> [Try it]:
When the line containing "slice. Position 91" is found in the data below, copy it and each line after it through the line containing "Breast MRI (dynamic contrast-enhanced), one axial slice. Dynamic", exactly and with no others.

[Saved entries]
● ● ● ● ●

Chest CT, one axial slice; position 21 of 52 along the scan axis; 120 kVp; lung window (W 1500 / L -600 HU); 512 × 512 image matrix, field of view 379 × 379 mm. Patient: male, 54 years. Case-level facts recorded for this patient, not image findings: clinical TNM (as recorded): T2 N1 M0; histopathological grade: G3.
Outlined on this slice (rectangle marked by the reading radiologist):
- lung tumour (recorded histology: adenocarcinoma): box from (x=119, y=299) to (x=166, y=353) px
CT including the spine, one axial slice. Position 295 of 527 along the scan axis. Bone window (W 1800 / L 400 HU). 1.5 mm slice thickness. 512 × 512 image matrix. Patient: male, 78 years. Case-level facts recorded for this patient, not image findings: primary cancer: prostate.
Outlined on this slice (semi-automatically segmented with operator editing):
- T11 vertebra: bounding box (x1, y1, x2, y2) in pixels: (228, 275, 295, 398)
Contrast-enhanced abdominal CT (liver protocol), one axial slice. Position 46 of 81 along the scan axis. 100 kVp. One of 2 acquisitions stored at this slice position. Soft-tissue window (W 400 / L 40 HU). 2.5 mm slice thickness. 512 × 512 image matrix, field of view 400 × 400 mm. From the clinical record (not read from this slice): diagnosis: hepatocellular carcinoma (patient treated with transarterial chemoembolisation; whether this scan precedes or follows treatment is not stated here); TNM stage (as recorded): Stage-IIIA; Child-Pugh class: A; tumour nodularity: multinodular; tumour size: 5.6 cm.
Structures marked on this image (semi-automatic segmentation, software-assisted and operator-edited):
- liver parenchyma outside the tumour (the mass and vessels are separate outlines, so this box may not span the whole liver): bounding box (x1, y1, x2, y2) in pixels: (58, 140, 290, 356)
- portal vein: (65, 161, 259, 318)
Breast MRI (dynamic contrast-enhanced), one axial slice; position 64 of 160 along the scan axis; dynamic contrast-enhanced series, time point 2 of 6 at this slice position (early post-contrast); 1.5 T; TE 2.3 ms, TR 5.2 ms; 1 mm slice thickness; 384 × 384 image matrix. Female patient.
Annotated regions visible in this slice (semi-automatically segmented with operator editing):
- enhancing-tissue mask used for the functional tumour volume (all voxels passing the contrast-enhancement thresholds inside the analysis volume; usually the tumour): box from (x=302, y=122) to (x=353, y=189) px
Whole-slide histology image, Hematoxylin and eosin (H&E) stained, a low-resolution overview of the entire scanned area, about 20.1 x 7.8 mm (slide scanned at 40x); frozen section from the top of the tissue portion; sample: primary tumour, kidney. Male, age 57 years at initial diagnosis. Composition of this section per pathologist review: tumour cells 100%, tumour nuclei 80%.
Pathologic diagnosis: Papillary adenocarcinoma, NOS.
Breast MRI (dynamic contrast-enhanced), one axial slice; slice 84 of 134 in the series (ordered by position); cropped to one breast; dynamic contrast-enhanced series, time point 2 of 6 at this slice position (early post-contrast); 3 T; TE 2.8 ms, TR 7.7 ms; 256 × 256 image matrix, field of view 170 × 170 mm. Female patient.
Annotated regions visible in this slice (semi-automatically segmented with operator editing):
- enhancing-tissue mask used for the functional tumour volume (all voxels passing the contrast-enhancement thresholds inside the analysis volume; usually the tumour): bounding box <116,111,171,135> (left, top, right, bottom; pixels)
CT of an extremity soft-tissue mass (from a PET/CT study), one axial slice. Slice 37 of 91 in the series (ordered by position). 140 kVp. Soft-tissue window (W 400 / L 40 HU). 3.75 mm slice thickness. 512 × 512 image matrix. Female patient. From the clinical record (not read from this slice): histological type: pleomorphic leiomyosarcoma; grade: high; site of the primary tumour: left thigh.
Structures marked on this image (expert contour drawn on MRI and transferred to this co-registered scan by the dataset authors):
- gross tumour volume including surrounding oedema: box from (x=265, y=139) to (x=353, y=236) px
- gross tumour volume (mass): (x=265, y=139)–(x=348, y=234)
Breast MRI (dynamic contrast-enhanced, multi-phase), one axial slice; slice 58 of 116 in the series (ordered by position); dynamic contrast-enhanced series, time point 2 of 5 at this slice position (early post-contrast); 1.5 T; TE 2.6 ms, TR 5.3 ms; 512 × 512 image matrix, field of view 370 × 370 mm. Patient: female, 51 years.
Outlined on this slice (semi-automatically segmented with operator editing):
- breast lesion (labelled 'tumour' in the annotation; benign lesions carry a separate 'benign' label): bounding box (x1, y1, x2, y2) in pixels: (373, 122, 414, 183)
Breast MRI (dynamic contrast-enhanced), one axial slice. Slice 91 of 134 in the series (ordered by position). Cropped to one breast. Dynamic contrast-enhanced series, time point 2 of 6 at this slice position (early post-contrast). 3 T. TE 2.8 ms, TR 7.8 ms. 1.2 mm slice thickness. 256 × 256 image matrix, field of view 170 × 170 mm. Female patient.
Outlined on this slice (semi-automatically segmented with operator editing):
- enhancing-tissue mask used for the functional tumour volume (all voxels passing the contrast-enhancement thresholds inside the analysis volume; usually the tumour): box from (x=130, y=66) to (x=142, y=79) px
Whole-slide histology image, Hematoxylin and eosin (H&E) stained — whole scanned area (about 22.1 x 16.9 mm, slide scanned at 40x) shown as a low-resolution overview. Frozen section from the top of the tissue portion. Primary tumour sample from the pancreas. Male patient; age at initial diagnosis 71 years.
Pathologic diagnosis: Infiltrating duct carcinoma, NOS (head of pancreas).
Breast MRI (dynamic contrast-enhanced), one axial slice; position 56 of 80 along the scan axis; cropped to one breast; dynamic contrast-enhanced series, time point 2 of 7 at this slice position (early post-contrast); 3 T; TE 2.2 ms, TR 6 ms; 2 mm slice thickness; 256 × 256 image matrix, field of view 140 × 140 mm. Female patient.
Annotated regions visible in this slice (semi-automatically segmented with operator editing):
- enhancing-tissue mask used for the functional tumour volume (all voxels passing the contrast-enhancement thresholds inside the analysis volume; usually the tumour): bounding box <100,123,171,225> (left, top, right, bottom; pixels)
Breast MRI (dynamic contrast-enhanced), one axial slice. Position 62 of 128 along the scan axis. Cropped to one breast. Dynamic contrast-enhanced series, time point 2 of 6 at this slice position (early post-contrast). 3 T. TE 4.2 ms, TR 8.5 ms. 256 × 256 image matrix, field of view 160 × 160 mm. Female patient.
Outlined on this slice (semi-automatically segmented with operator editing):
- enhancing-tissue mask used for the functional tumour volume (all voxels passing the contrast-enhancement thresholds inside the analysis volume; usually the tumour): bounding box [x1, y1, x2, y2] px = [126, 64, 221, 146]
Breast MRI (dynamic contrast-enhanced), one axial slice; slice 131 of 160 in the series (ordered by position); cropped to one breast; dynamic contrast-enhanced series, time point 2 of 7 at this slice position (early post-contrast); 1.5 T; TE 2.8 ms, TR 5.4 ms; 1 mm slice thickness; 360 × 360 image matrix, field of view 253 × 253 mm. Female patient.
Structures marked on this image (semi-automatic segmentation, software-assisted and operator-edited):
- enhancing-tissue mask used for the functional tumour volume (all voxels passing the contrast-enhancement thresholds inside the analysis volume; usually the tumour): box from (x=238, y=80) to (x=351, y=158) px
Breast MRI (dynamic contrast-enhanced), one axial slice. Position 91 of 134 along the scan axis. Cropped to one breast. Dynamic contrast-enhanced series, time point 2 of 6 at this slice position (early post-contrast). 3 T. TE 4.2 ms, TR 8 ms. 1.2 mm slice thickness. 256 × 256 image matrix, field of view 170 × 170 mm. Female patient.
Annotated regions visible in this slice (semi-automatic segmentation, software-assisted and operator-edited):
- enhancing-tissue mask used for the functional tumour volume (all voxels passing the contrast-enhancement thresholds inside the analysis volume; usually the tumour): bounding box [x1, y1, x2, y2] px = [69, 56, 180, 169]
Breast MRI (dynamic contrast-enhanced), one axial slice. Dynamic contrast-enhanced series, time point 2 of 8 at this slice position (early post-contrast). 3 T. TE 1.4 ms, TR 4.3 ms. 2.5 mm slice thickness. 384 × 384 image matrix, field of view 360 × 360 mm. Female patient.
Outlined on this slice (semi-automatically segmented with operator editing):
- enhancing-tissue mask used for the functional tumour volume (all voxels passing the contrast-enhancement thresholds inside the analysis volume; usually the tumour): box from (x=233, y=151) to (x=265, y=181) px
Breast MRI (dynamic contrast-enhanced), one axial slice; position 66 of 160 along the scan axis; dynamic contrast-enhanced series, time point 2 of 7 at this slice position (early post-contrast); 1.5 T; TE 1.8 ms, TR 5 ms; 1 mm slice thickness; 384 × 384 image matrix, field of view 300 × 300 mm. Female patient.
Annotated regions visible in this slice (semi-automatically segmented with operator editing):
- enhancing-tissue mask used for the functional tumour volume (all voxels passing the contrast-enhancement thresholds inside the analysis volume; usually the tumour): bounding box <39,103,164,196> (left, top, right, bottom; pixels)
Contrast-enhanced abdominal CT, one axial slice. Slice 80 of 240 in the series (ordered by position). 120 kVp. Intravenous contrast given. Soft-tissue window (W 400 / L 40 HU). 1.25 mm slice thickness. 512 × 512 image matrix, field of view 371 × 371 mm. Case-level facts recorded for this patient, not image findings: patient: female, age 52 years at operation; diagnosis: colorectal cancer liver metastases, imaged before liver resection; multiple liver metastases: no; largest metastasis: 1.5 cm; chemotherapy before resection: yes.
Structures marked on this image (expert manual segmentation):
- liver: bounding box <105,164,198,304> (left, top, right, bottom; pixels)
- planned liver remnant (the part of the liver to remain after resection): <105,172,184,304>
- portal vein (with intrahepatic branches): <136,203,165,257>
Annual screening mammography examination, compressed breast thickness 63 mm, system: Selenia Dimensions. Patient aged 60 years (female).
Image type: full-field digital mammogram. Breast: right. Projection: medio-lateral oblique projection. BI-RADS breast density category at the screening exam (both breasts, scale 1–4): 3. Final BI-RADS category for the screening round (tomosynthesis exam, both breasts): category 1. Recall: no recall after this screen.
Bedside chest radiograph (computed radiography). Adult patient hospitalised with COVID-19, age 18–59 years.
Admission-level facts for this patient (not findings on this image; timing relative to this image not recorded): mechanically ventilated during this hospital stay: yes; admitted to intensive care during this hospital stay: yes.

● ● ● ● ●

> [Reply to the task]:
Breast MRI (dynamic contrast-enhanced), one axial slice. Position 91 of 134 along the scan axis. Cropped to one breast. Dynamic contrast-enhanced series, time point 2 of 6 at this slice position (early post-contrast). 3 T. TE 4.2 ms, TR 8 ms. 1.2 mm slice thickness. 256 × 256 image matrix, field of view 170 × 170 mm. Female patient.
Annotated regions visible in this slice (semi-automatic segmentation, software-assisted and operator-edited):
- enhancing-tissue mask used for the functional tumour volume (all voxels passing the contrast-enhancement thresholds inside the analysis volume; usually the tumour): bounding box [x1, y1, x2, y2] px = [69, 56, 180, 169]
Breast MRI (dynamic contrast-enhanced), one axial slice. Dynamic contrast-enhanced series, time point 2 of 8 at this slice position (early post-contrast). 3 T. TE 1.4 ms, TR 4.3 ms. 2.5 mm slice thickness. 384 × 384 image matrix, field of view 360 × 360 mm. Female patient.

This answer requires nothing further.